The Equal Employment Opportunity Commission (EEOC) recently voted that discrimination against people of the LGBT community equates to sexual discrimination, which is forbidden under Title VII of the 1964 Civil Rights Act.
“The recent ruling clarifies that the EEOC will treat charges of discrimination based on sexual orientation as claims based on sex,” EEOC spokesperson Justine Lisser said over email, adding those who live in states without protection can file a charge with the EEOC.
Associate professor of law Michael Sant’Ambrogio said this is an argument people have been making for decades, but the EEOC ruling is important because they’re the “federal agency responsible for judiciary standards in employment.”

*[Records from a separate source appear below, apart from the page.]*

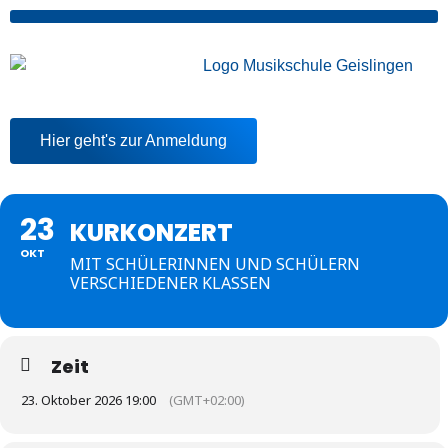
Hier geht's zur Anmeldung
23
KURKONZERT
OKT
MIT SCHÜLERINNEN UND SCHÜLERN
VERSCHIEDENER KLASSEN
Zeit
23. Oktober 2026 19:00
(GMT+02:00)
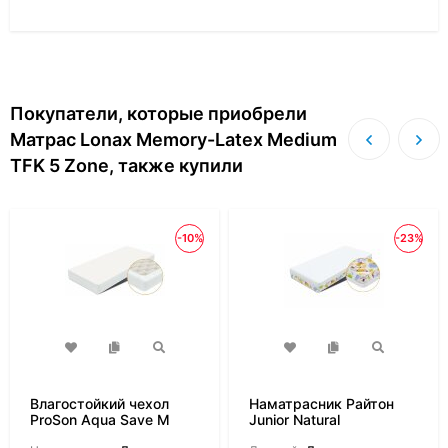
Покупатели, которые приобрели
Матрас Lonax Memory-Latex Medium
TFK 5 Zone, также купили
-10%
-23%
Влагостойкий чехол
Наматрасник Райтон
ProSon Aqua Save M
Junior Natural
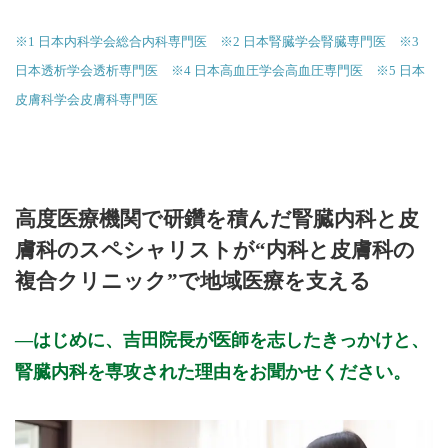
※1 日本内科学会総合内科専門医 ※2 日本腎臓学会腎臓専門医 ※3
日本透析学会透析専門医 ※4 日本高血圧学会高血圧専門医 ※5 日本
皮膚科学会皮膚科専門医
高度医療機関で研鑽を積んだ腎臓内科と皮
膚科のスペシャリストが“内科と皮膚科の
複合クリニック”で地域医療を支える
はじめに、吉田院長が医師を志したきっかけと、
腎臓内科を専攻された理由をお聞かせください。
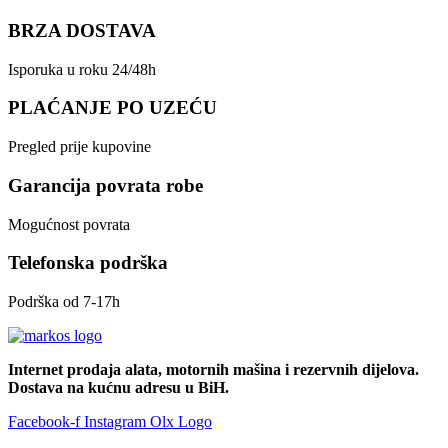
BRZA DOSTAVA
Isporuka u roku 24/48h
PLAĆANJE PO UZEĆU
Pregled prije kupovine
Garancija povrata robe
Mogućnost povrata
Telefonska podrška
Podrška od 7-17h
Internet prodaja alata, motornih mašina i rezervnih dijelova.
Dostava na kućnu adresu u BiH.
Facebook-f
Instagram
Olx Logo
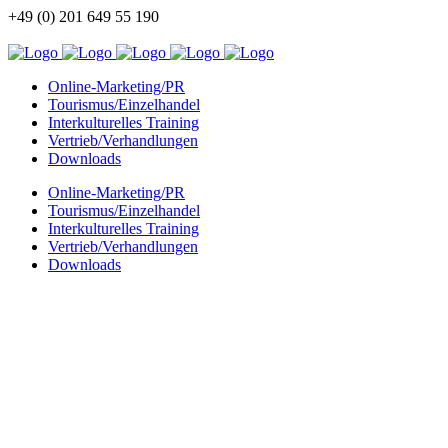
+49 (0) 201 649 55 190
info@china-kommunikation.de
Online-Marketing/PR
Tourismus/Einzelhandel
Interkulturelles Training
Vertrieb/Verhandlungen
Downloads
Online-Marketing/PR
Tourismus/Einzelhandel
Interkulturelles Training
Vertrieb/Verhandlungen
Downloads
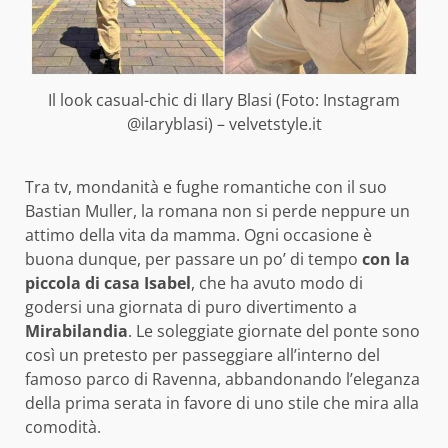
Il look casual-chic di Ilary Blasi (Foto: Instagram
@ilaryblasi) – velvetstyle.it
Tra tv, mondanità e fughe romantiche con il suo
Bastian Muller, la romana non si perde neppure un
attimo della vita da mamma. Ogni occasione è
buona dunque, per passare un po’ di tempo
con la
piccola di casa Isabel
, che ha avuto modo di
godersi una giornata di puro divertimento a
Mirabilandia
. Le soleggiate giornate del ponte sono
così un pretesto per passeggiare all’interno del
famoso parco di Ravenna, abbandonando l’eleganza
della prima serata in favore di uno stile che mira alla
comodità.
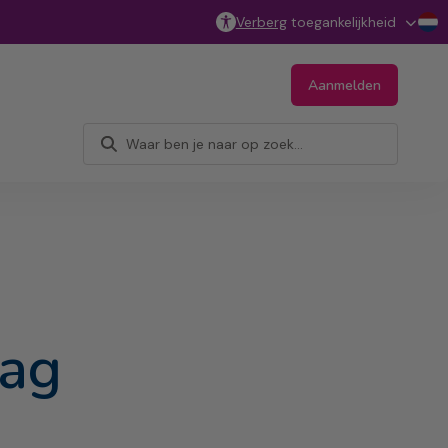
Verberg
toegankelijkheid
Aanmelden
lag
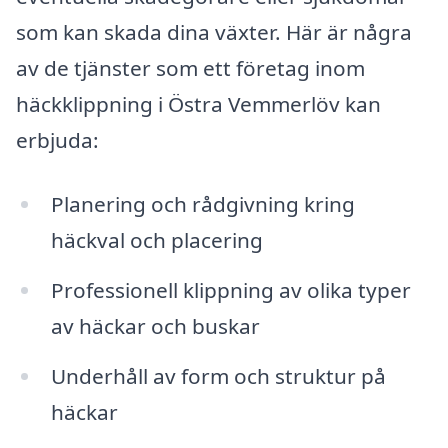
som kan skada dina växter. Här är några
av de tjänster som ett företag inom
häckklippning i Östra Vemmerlöv kan
erbjuda:
Planering och rådgivning kring
häckval och placering
Professionell klippning av olika typer
av häckar och buskar
Underhåll av form och struktur på
häckar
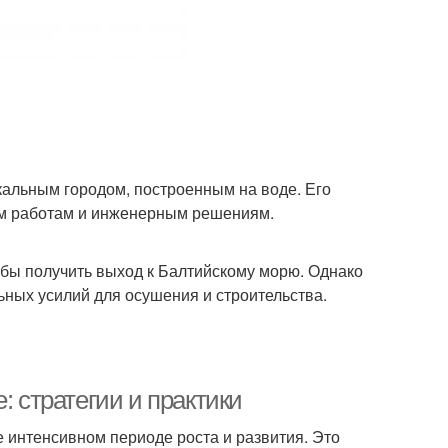
икальным городом, построенным на воде. Его
им работам и инженерным решениям.
обы получить выход к Балтийскому морю. Однако
ьных усилий для осушения и строительства.
: стратегии и практики
ее интенсивном периоде роста и развития. Это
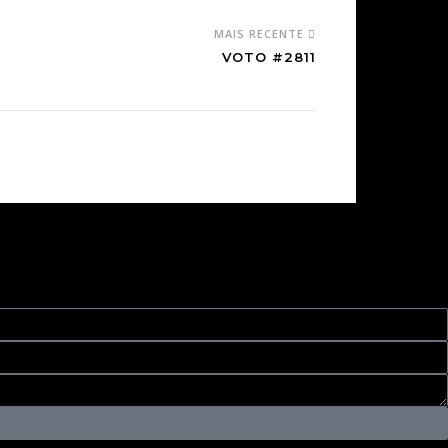
MAIS RECENTE
VOTO #2811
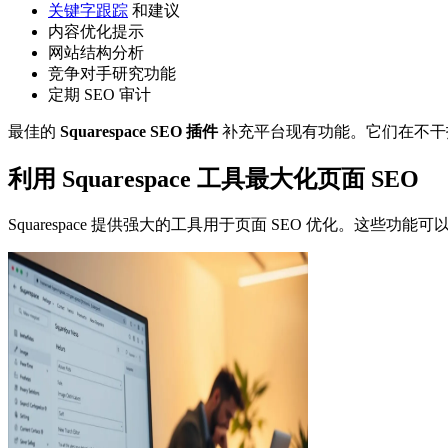
关键字跟踪
和建议
内容优化提示
网站结构分析
竞争对手研究功能
定期 SEO 审计
最佳的
Squarespace SEO 插件
补充平台现有功能。它们在不干扰
利用 Squarespace 工具最大化页面 SEO
Squarespace 提供强大的工具用于页面 SEO 优化。这些功能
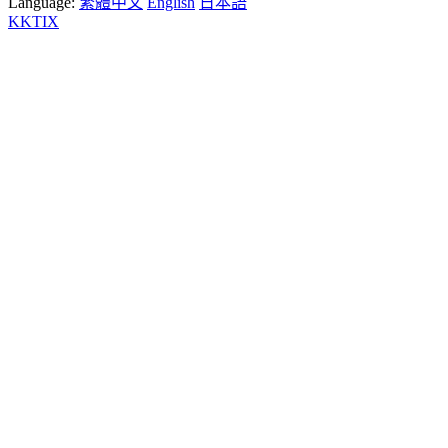
Language:
繁體中文
English
日本語
KKTIX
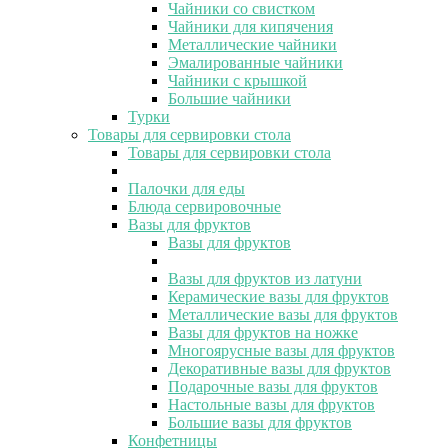
Чайники со свистком
Чайники для кипячения
Металлические чайники
Эмалированные чайники
Чайники с крышкой
Большие чайники
Турки
Товары для сервировки стола
Товары для сервировки стола
Палочки для еды
Блюда сервировочные
Вазы для фруктов
Вазы для фруктов
Вазы для фруктов из латуни
Керамические вазы для фруктов
Металлические вазы для фруктов
Вазы для фруктов на ножке
Многоярусные вазы для фруктов
Декоративные вазы для фруктов
Подарочные вазы для фруктов
Настольные вазы для фруктов
Большие вазы для фруктов
Конфетницы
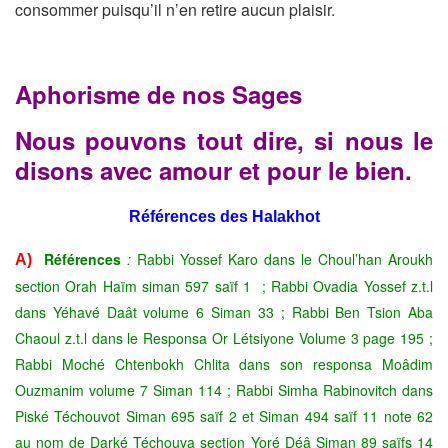
consommer puisqu’il n’en retire aucun plaisir.
Aphorisme de nos Sages
Nous pouvons tout dire, si nous le
disons avec amour et pour le bien.
Références des Halakhot
Références
:
Rabbi Yossef Karo dans le Choul’han Aroukh
A)
section Orah Haïm siman 597 saïf 1 ; Rabbi Ovadia Yossef z.t.l
dans Yéhavé Daât volume 6 Siman 33 ; Rabbi Ben Tsion Aba
Chaoul z.t.l dans le Responsa Or Létsiyone Volume 3 page 195 ;
Rabbi Moché Chtenbokh Chlita dans son responsa Moâdim
Ouzmanim volume 7 Siman 114 ; Rabbi Simha Rabinovitch dans
Piské Téchouvot Siman 695 saïf 2 et Siman 494 saïf 11 note 62
au nom de Darké Téchouva section Yoré Déâ Siman 89 saïfs 14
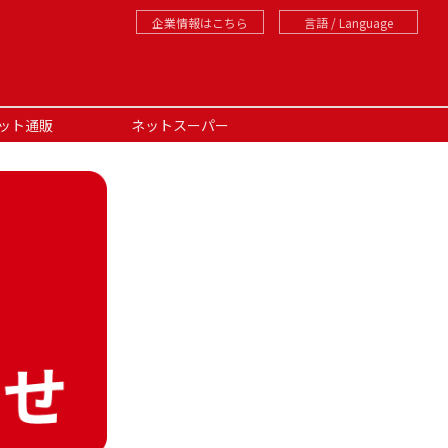
企業情報はこちら
言語 / Language
ット通販
ネットスーパー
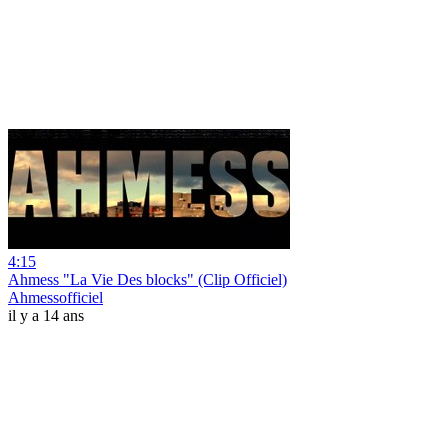
4:15
Ahmess "La Vie Des blocks" (Clip Officiel)
Ahmessofficiel
il y a 14 ans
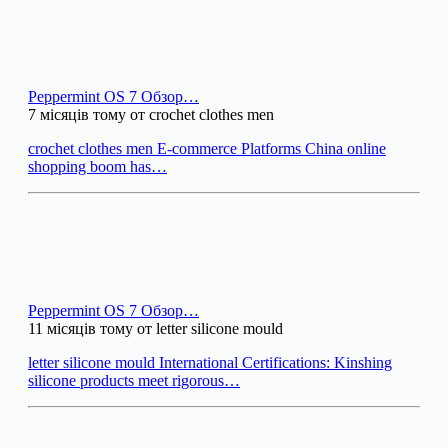
Peppermint OS 7 Обзор…
7 місяців тому от crochet clothes men
crochet clothes men E-commerce Platforms China online
shopping boom has…
Peppermint OS 7 Обзор…
11 місяців тому от letter silicone mould
letter silicone mould International Certifications: Kinshing
silicone products meet rigorous…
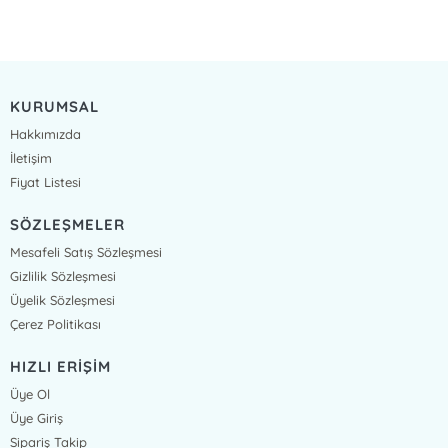
KURUMSAL
Hakkımızda
İletişim
Fiyat Listesi
SÖZLEŞMELER
Mesafeli Satış Sözleşmesi
Gizlilik Sözleşmesi
Üyelik Sözleşmesi
Çerez Politikası
HIZLI ERİŞİM
Üye Ol
Üye Giriş
Sipariş Takip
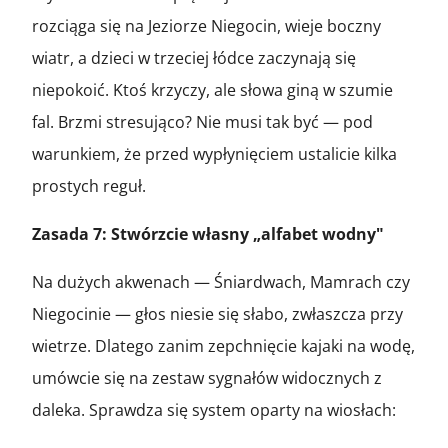
rozciąga się na Jeziorze Niegocin, wieje boczny
wiatr, a dzieci w trzeciej łódce zaczynają się
niepokoić. Ktoś krzyczy, ale słowa giną w szumie
fal. Brzmi stresująco? Nie musi tak być — pod
warunkiem, że przed wypłynięciem ustalicie kilka
prostych reguł.
Zasada 7: Stwórzcie własny „alfabet wodny"
Na dużych akwenach — Śniardwach, Mamrach czy
Niegocinie — głos niesie się słabo, zwłaszcza przy
wietrze. Dlatego zanim zepchnięcie kajaki na wodę,
umówcie się na zestaw sygnałów widocznych z
daleka. Sprawdza się system oparty na wiosłach:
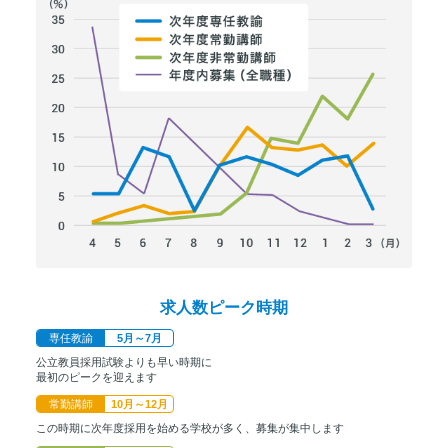
求人数ピーク時期
専任教諭
5月～7月
公立教員採用試験よりも早い時期に
最初のピークを迎えます
常勤講師
10月～12月
この時期に次年度採用を始める学校が多く、募集が集中します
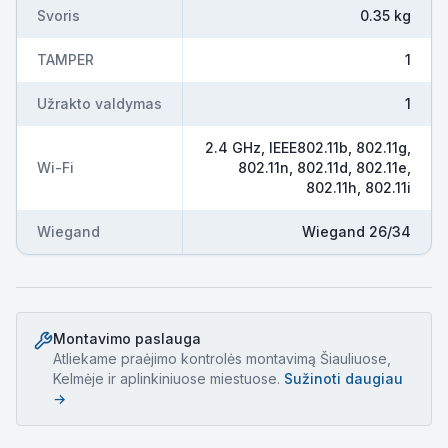
Svoris
0.35 kg
TAMPER
1
Užrakto valdymas
1
2.4 GHz, IEEE802.11b, 802.11g,
Wi-Fi
802.11n, 802.11d, 802.11e,
802.11h, 802.11i
Wiegand
Wiegand 26/34
Montavimo paslauga
Atliekame
praėjimo kontrolės montavimą
Šiauliuose,
Kelmėje ir aplinkiniuose miestuose.
Sužinoti daugiau
→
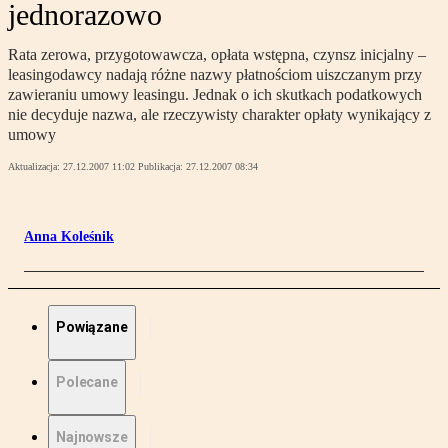
jednorazowo
Rata zerowa, przygotowawcza, opłata wstępna, czynsz inicjalny –
leasingodawcy nadają różne nazwy płatnościom uiszczanym przy
zawieraniu umowy leasingu. Jednak o ich skutkach podatkowych
nie decyduje nazwa, ale rzeczywisty charakter opłaty wynikający z
umowy
Aktualizacja:
27.12.2007 11:02
Publikacja:
27.12.2007 08:34
Anna Koleśnik
Powiązane
Polecane
Najnowsze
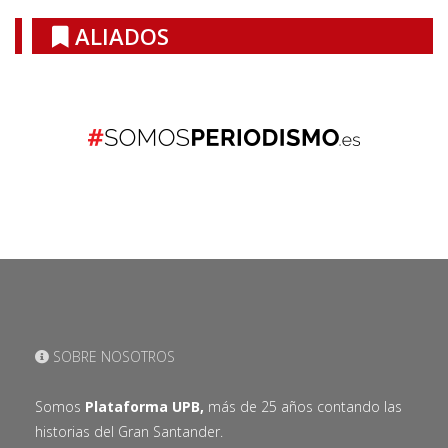
ALIADOS
SOBRE NOSOTROS
Somos
Plataforma UPB,
más de 25 años contando las
historias del Gran Santander.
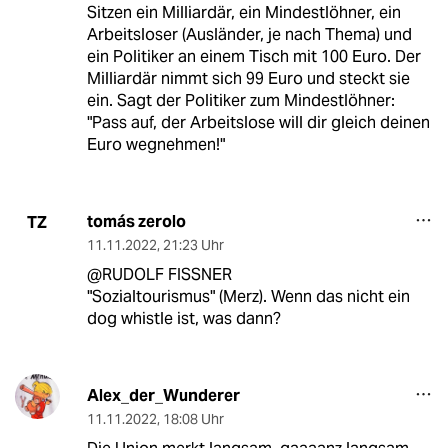
Sitzen ein Milliardär, ein Mindestlöhner, ein
Arbeitsloser (Ausländer, je nach Thema) und
ein Politiker an einem Tisch mit 100 Euro. Der
Milliardär nimmt sich 99 Euro und steckt sie
ein. Sagt der Politiker zum Mindestlöhner:
"Pass auf, der Arbeitslose will dir gleich deinen
Euro wegnehmen!"
tomás zerolo
TZ
11.11.2022
,
21:23 Uhr
@RUDOLF FISSNER
"Sozialtourismus" (Merz). Wenn das nicht ein
dog whistle ist, was dann?
Alex_der_Wunderer
11.11.2022
,
18:08 Uhr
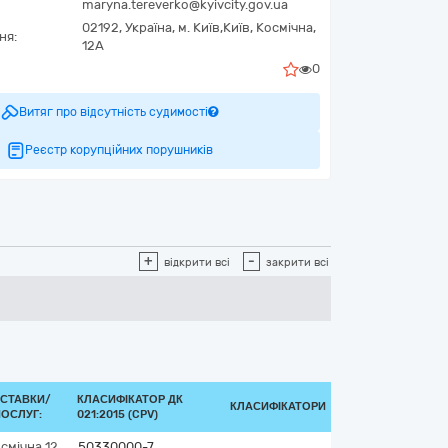
maryna.tereverko@kyivcity.gov.ua
02192,
Україна
,
м. Київ,
Київ,
Космічна,
ня:
12А
0
Витяг про відсутність судимості
Реєстр корупційних порушників
+
-
відкрити всі
закрити всі
ОСТАВКИ/
КЛАСИФІКАТОР ДК
КЛАСИФІКАТОРИ
ОСЛУГ:
021:2015 (CPV)
осмічна 12
50330000-7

Neuroscience sophomore Carter Griffin said the decision is a step forward for the LGBT community, one which will provide them greater peace of mind.
However, Sant’Ambrogio said this decision isn’t the end of the story.
“The question is, how successful will they be at convincing the federal courts?” Sant’Ambrogio said. The EEOC’s interpretation will be tested in court, but the cases won’t always go the same way.
Although this ruling allows some protection, 27 states still have no legislation to protect LGBT people from employment discrimination.
“It’s a good thing for the time being that there is protection, but there still needs to be legislation,” social relations and policy senior Sean Wolski said.
Wolski said the EEOC extended the 1964 Civil Rights Act to cover gender orientation and gender identity in 2012, but many transgender people are still in poverty because of job discrimination.
Wolski said discrimination based on sexual orientation happens more often than people think, and Griffin agrees it’s a relevant threat.
Though an LGBT person can file a complaint with the EEOC if they are discriminated against, Lisser said the commission received 88,778 complaints in 2014, 1,093 of those claiming LGBT discrimination.
Neuroscience senior Zachary Ireland said his twin brother, who is part of the LGBT community, worked at a toy store where his boss, who assumed he was gay, made fun of him.
“His boss would say he was acting like a 12-year-old girl,” Ireland said.
This incident happened in Ireland’s home state of Texas, which, like Michigan, has no legislation to protect discrimination of an LGBT person in the workplace.
“There is still a benefit for the LGBT community if Michigan passes laws against sexual orientation discrimination,” Sant’Ambrogio said.
The EEOC’s decision covers employment, but Lisser said housing and other areas are not covered.
Although sexual orientation is a sexual issue, Griffin believes it should have its own category and legislation should happen at the federal level.